En San Carlos Yautepec, el mezcal es herencia y marca del paso del tiempo: viento, luna, agua y fuego marcan el calendario de trabajo. La autenticidad de Mezcal Suspiros no es una estrategia de marketing: es la consecuencia de una práctica sostenida, de partidas pequeñas y de una ética que antepone el ritmo del territorio a los tiempos del mercado.
El público natural de Mezcal Suspiros son aficionados y conocedores que valoran los procesos cuidadosos, pero también quienes se acercan por primera vez a un espadín genuino y encuentran un perfil amable, sin perder complejidad.
En copa, Mezcal Suspiros ofrece un perfil limpio, decididamente evocador. En nariz, aparecen brasas finas, piedra húmeda y un discreto dejo floral; en boca, equilibrio entre dulzor leve del agave cocido, madera cálida y esa sensación de campo mojado que refresca el conjunto. El final es largo y ordenado, con una mineralidad que regresa y un ahumado preciso que conserva aquellos seductores dejos florales.

*SECCIÓN DE DATOS:*

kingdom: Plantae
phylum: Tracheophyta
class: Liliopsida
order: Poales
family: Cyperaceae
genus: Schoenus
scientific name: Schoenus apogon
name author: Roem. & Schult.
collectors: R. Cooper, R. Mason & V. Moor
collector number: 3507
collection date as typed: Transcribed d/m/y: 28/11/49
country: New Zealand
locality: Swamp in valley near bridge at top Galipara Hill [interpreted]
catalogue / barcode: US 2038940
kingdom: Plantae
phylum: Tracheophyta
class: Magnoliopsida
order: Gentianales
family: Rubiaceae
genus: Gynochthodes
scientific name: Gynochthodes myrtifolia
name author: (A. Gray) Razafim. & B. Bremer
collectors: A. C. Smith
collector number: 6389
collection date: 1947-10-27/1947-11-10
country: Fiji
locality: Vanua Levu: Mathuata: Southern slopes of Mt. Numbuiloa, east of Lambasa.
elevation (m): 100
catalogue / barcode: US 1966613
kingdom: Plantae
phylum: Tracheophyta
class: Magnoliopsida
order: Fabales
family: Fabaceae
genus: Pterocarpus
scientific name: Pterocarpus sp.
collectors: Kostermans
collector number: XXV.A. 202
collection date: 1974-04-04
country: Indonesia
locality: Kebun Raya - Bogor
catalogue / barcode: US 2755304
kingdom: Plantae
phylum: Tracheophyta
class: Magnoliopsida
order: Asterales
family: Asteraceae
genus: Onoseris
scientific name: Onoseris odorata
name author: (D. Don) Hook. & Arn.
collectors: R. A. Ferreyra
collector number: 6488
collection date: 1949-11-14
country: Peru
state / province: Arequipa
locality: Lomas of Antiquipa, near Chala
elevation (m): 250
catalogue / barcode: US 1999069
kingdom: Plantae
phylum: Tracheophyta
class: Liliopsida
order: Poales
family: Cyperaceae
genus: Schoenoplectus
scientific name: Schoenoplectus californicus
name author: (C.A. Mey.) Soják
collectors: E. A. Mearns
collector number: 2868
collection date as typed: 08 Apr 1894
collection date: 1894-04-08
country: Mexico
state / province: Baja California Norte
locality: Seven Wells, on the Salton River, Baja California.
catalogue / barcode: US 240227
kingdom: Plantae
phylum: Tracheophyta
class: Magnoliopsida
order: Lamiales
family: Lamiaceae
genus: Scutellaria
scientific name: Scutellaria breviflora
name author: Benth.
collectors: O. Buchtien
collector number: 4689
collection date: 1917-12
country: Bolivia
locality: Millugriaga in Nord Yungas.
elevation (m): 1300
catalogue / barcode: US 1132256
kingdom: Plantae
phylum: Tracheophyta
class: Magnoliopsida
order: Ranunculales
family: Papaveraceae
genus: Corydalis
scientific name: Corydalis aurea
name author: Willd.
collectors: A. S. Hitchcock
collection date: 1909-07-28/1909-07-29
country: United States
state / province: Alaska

*TAREA POR REALIZAR:* Por favor, continúa el texto de arriba sobre Mezcal Suspiros a partir de su última oración.

*RESULTADO DEL EJERCICIO:*
En maridajes, se luce con carnes asadas o ahumadas, sobre todo con productos oaxaqueños, como las tlayudas y el tasajo. Sus propiedades se potencian con mole negro, cocina de leña o barro, quesos semimaduros y quesillo. Sorprende con mariscos a la brasa y conversa con chocolates de bajo dulzor.
En cada sorbo, Suspiros confirma una idea sencilla pero efectiva: el buen paso no necesita de ninguna prisa.